O STJ, no Tema 1120, respondeu que sim: os presos que já estavam trabalhando ou estudando antes das restrições sanitárias da pandemia de covid-19 têm direito a que esse período de paralisação forçada seja computado como se tivessem efetivamente trabalhado ou estudado, para fins de remição da pena.
A lógica central da decisão é a seguinte: se toda a sociedade sofreu restrições durante a pandemia e recebeu compensações por isso (como auxílios emergenciais, suspensão de despejos e permissão para trabalho remoto), seria injusto e discriminatório excluir os presos que já estavam engajados em atividades de ressocialização desse mesmo tipo de tratamento compensatório.

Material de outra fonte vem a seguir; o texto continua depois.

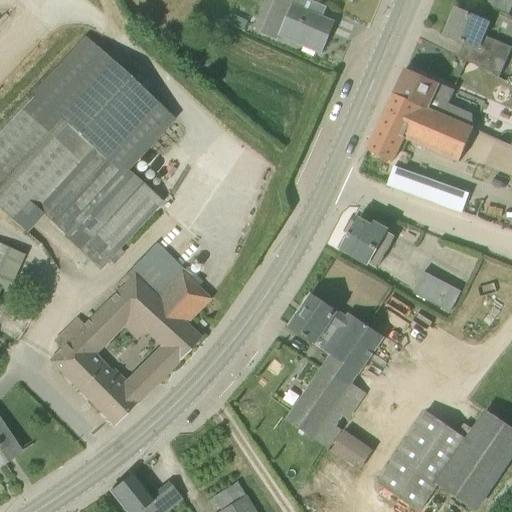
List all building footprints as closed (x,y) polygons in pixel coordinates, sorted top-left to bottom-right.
[(291,6),(279,35),(323,53),(335,23),(308,12),(312,1),(310,0),(282,0),(281,2),(291,6)] [(511,0),(488,0),(487,5),(509,15),(511,5),(511,0)] [(484,37),(490,25),(456,10),(445,36),(464,44),(458,58),(488,71),(500,44),(484,37)] [(32,92),(36,96),(96,152),(116,171),(122,165),(127,171),(174,121),(84,37),(32,92)] [(394,97),(450,121),(455,111),(447,107),(454,93),(439,86),(406,70),(394,97)] [(40,212),(96,152),(36,96),(0,134),(0,208),(11,219),(28,201),(40,212)] [(394,97),(368,151),(393,163),(399,151),(403,153),(409,142),(458,164),(473,132),(472,132),(450,121),(394,97)] [(113,264),(123,253),(119,248),(161,202),(127,171),(122,165),(116,171),(61,231),(87,255),(86,256),(99,269),(108,260),(113,264)] [(461,212),(467,195),(394,169),(388,185),(461,212)] [(346,238),(348,239),(342,249),(377,268),(394,237),(374,225),(372,229),(358,221),(350,235),(349,234),(346,238)] [(0,290),(6,293),(24,255),(0,245),(0,290)] [(140,372),(154,385),(200,339),(187,323),(210,297),(155,245),(128,272),(134,276),(111,299),(128,315),(162,347),(140,369),(140,372)] [(449,314),(461,293),(424,273),(412,294),(449,314)] [(288,328),(331,357),(286,422),(312,440),(333,410),(347,420),(364,395),(350,385),(383,338),(348,316),(346,319),(311,295),(310,297),(305,297),(302,302),(303,306),(288,328)] [(116,424),(141,399),(154,385),(140,372),(127,386),(112,371),(108,376),(88,357),(128,315),(111,299),(50,361),(116,424)] [(30,321),(12,310),(0,326),(0,330),(17,341),(30,321)] [(474,432),(437,487),(474,511),(511,454),(511,428),(486,410),(472,430),(474,432)] [(377,483),(419,511),(420,511),(437,487),(474,432),(472,430),(463,424),(456,433),(425,412),(377,483)] [(0,465),(19,453),(0,424),(0,465)] [(345,427),(330,451),(360,470),(375,446),(345,427)] [(109,491),(125,511),(161,511),(179,497),(168,483),(149,499),(129,475),(109,491)] [(218,511),(254,511),(237,483),(212,498),(220,511),(218,511)]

Negar-lhes esse direito apenas por estarem privados de liberdade violaria os princípios da isonomia, da dignidade da pessoa humana e da fraternidade.
Mas há um limite muito importante: o benefício não vale para qualquer preso. Somente aqueles que já estavam trabalhando ou estudando antes das restrições, e que foram impedidos de continuar exclusivamente por causa da pandemia, têm direito ao cômputo desse período. Presos que não exerciam nenhuma dessas atividades não são alcançados pela decisão.
Na prática, cada caso deve ser analisado individualmente pelo juiz da execução penal, que verificará se o preso de fato estava exercendo trabalho ou atividade educacional antes das restrições sanitárias e se a paralisação ocorreu exclusivamente em razão da pandemia. O cálculo da remição segue as proporções normais previstas na LEP.